→ Data for the task:

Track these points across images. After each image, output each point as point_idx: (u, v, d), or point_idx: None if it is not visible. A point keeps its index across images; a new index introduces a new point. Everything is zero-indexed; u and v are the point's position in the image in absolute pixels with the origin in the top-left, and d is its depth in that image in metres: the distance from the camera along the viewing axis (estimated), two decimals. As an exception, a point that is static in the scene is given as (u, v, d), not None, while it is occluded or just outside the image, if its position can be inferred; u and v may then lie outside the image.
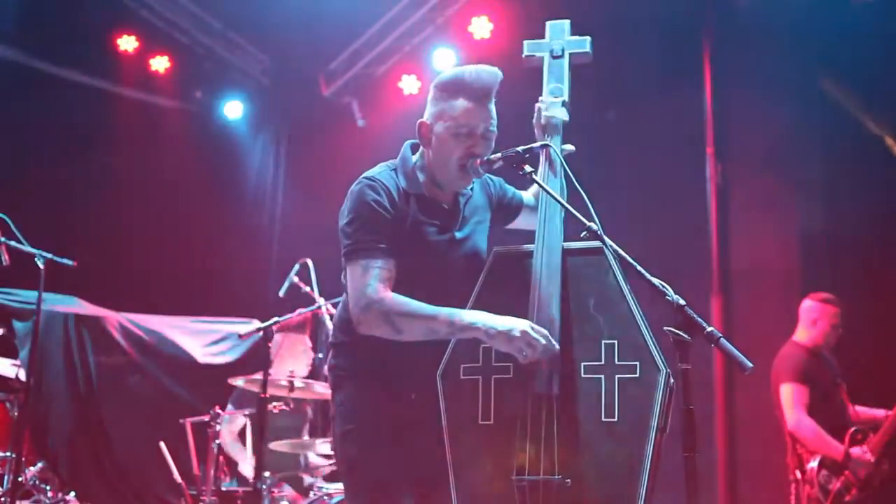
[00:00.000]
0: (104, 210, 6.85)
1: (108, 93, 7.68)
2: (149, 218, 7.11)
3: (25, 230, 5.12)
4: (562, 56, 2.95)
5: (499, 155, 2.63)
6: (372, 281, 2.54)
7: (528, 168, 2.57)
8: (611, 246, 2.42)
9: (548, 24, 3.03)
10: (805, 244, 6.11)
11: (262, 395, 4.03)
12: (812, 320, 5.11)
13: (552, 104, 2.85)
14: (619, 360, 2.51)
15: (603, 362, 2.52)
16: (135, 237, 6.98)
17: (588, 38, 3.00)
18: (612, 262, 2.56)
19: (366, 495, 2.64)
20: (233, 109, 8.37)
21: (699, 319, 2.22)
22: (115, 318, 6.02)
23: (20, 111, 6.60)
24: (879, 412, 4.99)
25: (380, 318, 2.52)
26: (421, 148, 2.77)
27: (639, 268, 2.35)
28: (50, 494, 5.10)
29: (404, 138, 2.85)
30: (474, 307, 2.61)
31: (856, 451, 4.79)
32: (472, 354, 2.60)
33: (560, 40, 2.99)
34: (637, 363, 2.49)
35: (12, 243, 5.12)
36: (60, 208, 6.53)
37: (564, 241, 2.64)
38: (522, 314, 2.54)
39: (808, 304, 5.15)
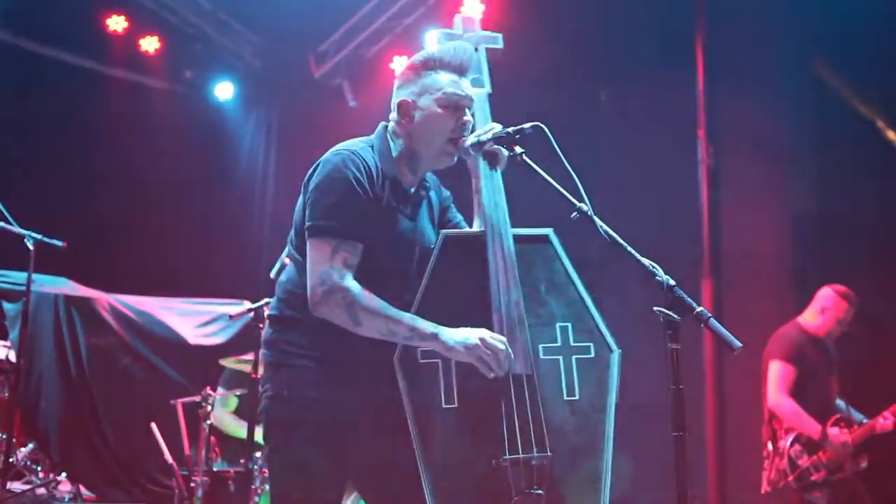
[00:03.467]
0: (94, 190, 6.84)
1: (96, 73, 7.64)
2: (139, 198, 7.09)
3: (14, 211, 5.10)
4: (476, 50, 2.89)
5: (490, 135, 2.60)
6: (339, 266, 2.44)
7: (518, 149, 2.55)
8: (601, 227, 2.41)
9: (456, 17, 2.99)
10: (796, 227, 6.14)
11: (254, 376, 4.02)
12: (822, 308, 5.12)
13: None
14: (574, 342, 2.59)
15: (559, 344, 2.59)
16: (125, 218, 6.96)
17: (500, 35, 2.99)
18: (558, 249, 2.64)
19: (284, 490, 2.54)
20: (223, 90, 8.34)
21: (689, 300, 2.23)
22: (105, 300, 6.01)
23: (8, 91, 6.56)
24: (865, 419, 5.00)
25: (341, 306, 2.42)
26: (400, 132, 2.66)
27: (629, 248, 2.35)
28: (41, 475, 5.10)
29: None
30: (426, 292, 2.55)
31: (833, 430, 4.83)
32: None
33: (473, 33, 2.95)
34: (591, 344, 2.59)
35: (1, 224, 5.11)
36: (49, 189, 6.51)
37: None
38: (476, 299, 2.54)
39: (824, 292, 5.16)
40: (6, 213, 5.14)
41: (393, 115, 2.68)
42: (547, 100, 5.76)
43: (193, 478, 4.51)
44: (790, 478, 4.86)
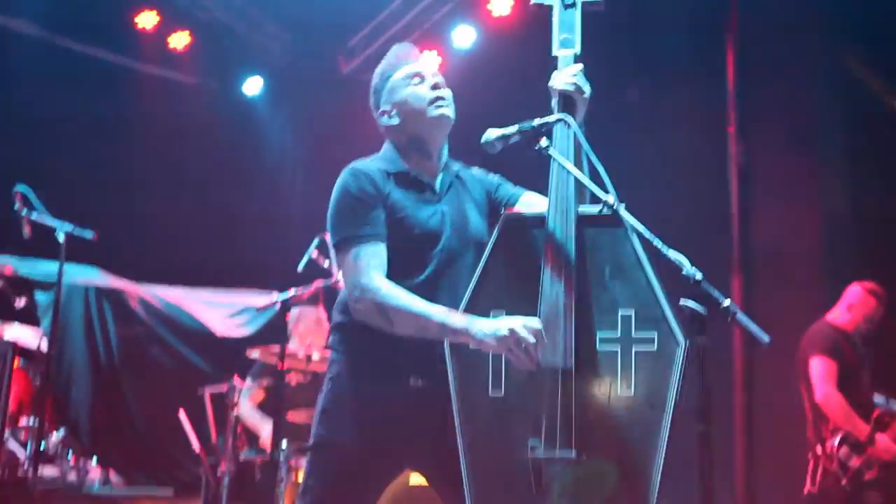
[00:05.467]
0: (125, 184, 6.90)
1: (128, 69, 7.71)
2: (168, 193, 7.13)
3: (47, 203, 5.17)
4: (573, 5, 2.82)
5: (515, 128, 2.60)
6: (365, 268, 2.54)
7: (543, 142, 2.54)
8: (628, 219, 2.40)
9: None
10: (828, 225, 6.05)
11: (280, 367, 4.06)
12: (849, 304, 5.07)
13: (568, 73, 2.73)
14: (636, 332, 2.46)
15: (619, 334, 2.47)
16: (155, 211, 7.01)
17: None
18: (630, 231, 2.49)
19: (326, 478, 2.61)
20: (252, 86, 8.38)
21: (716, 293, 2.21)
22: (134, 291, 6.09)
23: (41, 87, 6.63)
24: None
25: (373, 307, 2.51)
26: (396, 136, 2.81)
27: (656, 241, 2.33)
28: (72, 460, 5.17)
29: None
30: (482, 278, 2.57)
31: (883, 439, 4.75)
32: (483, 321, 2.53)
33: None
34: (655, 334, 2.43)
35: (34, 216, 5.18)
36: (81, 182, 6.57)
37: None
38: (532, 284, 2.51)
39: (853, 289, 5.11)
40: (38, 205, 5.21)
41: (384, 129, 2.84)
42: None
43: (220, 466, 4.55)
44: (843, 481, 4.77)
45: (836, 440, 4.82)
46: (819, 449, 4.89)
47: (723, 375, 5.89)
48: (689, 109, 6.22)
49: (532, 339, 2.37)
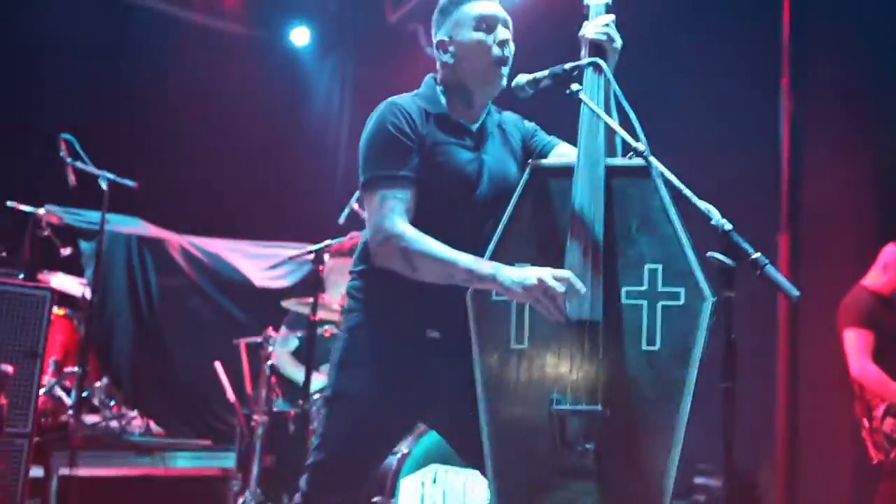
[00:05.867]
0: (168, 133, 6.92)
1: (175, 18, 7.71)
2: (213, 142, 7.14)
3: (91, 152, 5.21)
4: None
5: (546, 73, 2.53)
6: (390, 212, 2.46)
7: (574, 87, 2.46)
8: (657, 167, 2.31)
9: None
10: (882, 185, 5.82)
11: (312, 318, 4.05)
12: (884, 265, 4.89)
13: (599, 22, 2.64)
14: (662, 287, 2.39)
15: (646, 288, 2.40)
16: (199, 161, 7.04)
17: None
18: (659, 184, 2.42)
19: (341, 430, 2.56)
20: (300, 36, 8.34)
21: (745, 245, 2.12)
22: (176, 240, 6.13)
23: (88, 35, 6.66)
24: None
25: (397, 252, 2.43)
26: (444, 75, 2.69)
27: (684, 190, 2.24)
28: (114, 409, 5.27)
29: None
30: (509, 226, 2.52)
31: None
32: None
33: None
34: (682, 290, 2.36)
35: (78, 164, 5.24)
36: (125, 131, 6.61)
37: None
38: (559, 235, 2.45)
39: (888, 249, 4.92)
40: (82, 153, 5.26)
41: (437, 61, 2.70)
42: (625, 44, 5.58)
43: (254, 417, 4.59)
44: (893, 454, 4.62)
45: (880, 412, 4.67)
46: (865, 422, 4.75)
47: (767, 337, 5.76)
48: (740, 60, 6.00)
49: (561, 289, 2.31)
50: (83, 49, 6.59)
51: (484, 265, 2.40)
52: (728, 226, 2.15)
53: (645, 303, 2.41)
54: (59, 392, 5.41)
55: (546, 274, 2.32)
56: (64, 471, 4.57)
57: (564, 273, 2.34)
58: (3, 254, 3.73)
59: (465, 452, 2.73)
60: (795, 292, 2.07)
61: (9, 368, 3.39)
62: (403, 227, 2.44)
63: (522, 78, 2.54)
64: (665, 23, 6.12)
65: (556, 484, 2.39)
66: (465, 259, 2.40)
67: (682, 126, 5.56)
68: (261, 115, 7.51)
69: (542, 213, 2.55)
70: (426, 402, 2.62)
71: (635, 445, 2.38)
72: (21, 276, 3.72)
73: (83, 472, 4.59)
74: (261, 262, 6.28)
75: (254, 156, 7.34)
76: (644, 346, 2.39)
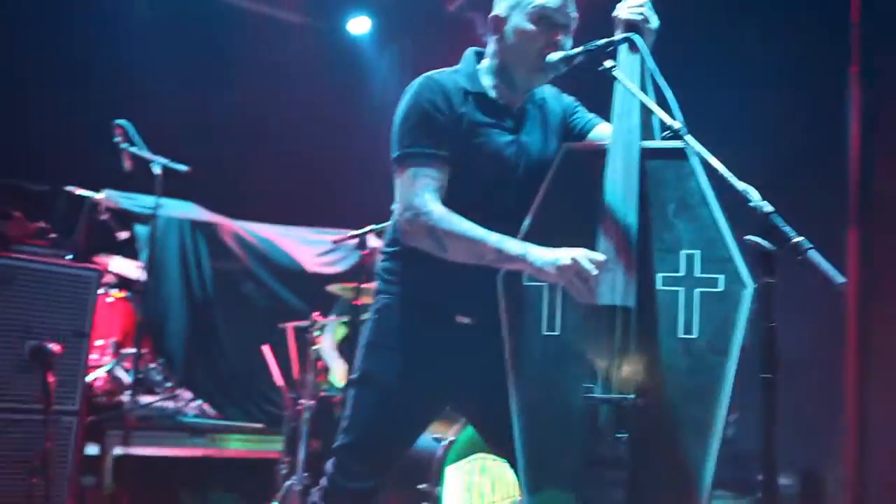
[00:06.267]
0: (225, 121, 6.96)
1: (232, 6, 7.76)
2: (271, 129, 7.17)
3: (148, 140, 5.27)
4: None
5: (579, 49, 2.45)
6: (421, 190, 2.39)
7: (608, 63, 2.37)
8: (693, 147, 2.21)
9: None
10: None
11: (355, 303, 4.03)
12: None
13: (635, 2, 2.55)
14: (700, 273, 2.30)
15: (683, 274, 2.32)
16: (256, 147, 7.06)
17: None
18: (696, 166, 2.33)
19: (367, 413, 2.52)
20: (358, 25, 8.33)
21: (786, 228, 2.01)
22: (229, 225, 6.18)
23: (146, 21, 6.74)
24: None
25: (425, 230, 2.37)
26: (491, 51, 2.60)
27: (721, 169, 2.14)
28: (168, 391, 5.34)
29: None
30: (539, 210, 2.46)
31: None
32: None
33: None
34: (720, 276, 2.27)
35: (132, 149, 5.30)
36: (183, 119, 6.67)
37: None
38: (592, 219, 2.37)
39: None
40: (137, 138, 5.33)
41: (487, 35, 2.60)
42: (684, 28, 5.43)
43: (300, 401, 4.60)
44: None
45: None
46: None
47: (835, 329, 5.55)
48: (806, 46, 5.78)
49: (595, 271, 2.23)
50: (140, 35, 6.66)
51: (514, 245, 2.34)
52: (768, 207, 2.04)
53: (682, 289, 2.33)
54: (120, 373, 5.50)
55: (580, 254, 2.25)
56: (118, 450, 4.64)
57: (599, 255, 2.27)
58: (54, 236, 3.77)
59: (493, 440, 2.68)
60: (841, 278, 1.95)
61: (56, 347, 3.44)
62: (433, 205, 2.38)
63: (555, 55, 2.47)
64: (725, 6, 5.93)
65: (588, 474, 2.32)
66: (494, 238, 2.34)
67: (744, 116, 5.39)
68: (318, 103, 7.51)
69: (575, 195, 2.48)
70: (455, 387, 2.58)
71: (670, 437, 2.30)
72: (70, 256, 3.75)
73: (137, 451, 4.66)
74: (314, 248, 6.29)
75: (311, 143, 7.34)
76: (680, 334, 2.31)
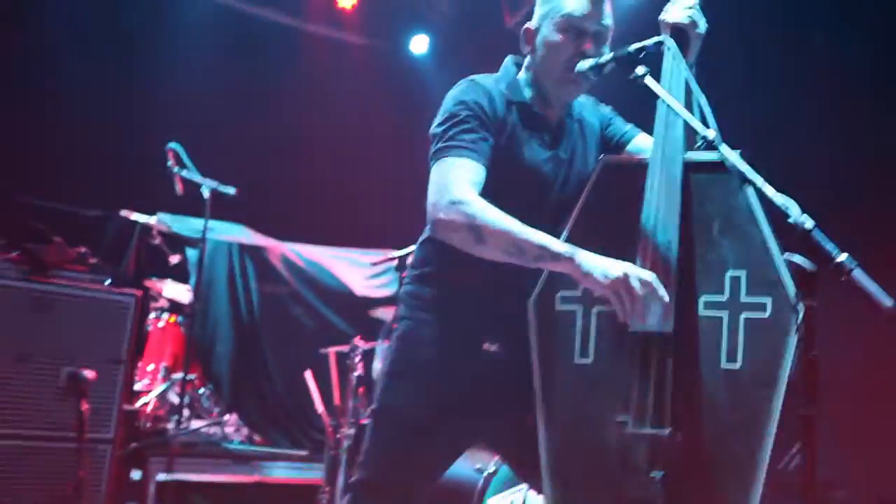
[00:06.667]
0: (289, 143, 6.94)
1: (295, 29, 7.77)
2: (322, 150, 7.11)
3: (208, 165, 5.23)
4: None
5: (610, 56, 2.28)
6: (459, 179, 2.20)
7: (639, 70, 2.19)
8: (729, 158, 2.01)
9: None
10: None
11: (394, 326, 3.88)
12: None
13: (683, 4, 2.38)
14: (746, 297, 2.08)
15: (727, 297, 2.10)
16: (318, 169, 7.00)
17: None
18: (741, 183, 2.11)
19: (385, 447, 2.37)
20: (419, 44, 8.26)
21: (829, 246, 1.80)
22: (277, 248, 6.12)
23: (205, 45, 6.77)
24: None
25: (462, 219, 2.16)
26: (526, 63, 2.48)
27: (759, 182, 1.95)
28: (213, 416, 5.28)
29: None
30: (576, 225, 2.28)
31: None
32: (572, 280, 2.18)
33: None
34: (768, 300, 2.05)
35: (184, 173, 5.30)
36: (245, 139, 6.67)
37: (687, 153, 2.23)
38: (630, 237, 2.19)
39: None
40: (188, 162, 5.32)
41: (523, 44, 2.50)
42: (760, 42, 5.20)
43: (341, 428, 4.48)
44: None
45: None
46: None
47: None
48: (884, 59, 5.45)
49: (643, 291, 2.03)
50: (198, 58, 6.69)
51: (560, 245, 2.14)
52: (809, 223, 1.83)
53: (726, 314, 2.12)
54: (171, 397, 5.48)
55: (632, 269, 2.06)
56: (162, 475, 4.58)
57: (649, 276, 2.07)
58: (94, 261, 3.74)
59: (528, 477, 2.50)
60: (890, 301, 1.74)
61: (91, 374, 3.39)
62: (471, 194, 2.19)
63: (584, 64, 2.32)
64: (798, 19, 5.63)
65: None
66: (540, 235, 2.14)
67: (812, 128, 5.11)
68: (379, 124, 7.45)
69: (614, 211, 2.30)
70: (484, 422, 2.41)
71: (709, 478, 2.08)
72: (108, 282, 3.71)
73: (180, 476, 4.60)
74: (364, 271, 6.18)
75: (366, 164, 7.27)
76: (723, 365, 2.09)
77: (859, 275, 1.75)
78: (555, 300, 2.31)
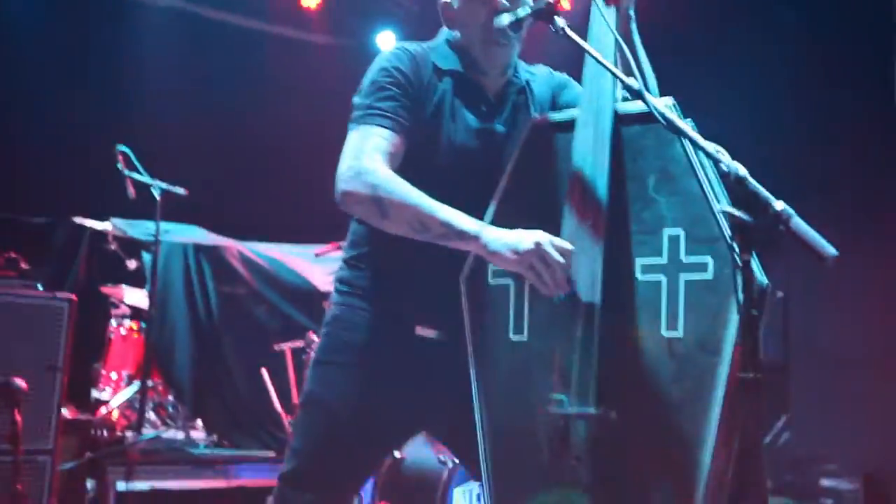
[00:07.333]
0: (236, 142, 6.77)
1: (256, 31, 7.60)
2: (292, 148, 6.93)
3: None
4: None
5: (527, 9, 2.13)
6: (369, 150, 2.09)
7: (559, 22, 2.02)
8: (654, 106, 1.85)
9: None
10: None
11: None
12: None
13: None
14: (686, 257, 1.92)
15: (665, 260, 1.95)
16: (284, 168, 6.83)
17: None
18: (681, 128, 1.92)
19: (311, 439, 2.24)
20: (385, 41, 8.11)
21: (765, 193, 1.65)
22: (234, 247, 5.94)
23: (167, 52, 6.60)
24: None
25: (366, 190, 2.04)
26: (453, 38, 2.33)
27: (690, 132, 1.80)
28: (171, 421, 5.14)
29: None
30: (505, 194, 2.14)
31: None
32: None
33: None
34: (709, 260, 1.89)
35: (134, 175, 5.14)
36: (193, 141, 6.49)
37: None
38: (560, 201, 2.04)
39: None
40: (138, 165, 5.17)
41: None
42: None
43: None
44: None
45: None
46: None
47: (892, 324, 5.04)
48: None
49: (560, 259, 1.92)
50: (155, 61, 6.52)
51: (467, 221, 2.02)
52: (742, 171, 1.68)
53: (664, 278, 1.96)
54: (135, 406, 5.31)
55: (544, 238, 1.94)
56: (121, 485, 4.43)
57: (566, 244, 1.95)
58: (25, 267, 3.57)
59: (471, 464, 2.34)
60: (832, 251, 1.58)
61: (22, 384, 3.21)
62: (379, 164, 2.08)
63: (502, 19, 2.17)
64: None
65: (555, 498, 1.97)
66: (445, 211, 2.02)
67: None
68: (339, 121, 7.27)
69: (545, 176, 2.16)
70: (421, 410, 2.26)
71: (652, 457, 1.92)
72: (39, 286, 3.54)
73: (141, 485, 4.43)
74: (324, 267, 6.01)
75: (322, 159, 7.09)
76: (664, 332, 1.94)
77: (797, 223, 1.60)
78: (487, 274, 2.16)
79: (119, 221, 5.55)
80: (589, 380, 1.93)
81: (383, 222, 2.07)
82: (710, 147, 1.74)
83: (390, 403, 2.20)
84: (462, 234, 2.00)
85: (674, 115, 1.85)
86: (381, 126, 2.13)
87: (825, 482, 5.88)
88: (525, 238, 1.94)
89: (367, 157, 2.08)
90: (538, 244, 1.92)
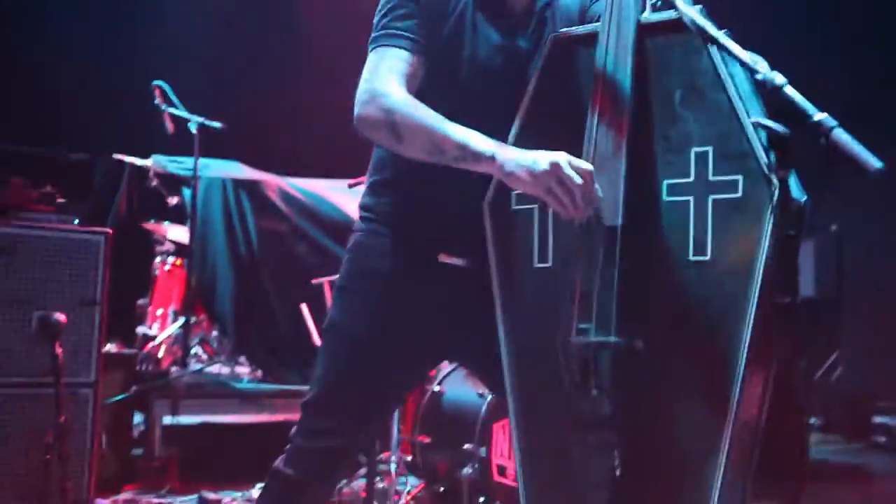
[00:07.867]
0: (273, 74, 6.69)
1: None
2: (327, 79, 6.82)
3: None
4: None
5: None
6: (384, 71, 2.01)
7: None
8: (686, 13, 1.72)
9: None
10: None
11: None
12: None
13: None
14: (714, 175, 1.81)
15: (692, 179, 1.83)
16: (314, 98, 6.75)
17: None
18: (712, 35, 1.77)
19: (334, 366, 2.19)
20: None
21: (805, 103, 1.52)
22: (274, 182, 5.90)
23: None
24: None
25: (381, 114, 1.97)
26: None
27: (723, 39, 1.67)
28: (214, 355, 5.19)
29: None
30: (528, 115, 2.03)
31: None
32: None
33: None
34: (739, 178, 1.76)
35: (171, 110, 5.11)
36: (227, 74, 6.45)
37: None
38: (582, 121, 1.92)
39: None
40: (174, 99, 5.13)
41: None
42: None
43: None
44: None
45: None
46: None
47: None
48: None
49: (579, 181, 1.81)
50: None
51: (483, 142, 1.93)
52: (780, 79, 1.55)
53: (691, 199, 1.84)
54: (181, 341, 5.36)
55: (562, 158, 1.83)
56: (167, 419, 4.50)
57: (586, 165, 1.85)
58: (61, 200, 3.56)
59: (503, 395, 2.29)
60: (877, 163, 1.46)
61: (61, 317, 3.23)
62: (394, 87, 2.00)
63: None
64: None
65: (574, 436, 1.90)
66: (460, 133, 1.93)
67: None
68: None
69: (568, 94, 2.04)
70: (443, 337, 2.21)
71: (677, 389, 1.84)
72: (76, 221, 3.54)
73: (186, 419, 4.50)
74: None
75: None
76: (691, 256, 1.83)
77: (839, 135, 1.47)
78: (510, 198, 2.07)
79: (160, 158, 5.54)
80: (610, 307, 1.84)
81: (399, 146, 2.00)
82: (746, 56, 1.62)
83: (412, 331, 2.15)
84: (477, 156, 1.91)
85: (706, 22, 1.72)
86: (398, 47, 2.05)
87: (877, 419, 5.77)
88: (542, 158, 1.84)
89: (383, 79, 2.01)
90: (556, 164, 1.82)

→ Problem description:
Taking the line with "18: (612, 262, 2.56)" as the first and the line with "38: (522, 314, 2.54)" as the last, retype that stretch of the data above exactly, with no other lines.

→ Output of the exercise:
18: (612, 262, 2.56)
19: (366, 495, 2.64)
20: (233, 109, 8.37)
21: (699, 319, 2.22)
22: (115, 318, 6.02)
23: (20, 111, 6.60)
24: (879, 412, 4.99)
25: (380, 318, 2.52)
26: (421, 148, 2.77)
27: (639, 268, 2.35)
28: (50, 494, 5.10)
29: (404, 138, 2.85)
30: (474, 307, 2.61)
31: (856, 451, 4.79)
32: (472, 354, 2.60)
33: (560, 40, 2.99)
34: (637, 363, 2.49)
35: (12, 243, 5.12)
36: (60, 208, 6.53)
37: (564, 241, 2.64)
38: (522, 314, 2.54)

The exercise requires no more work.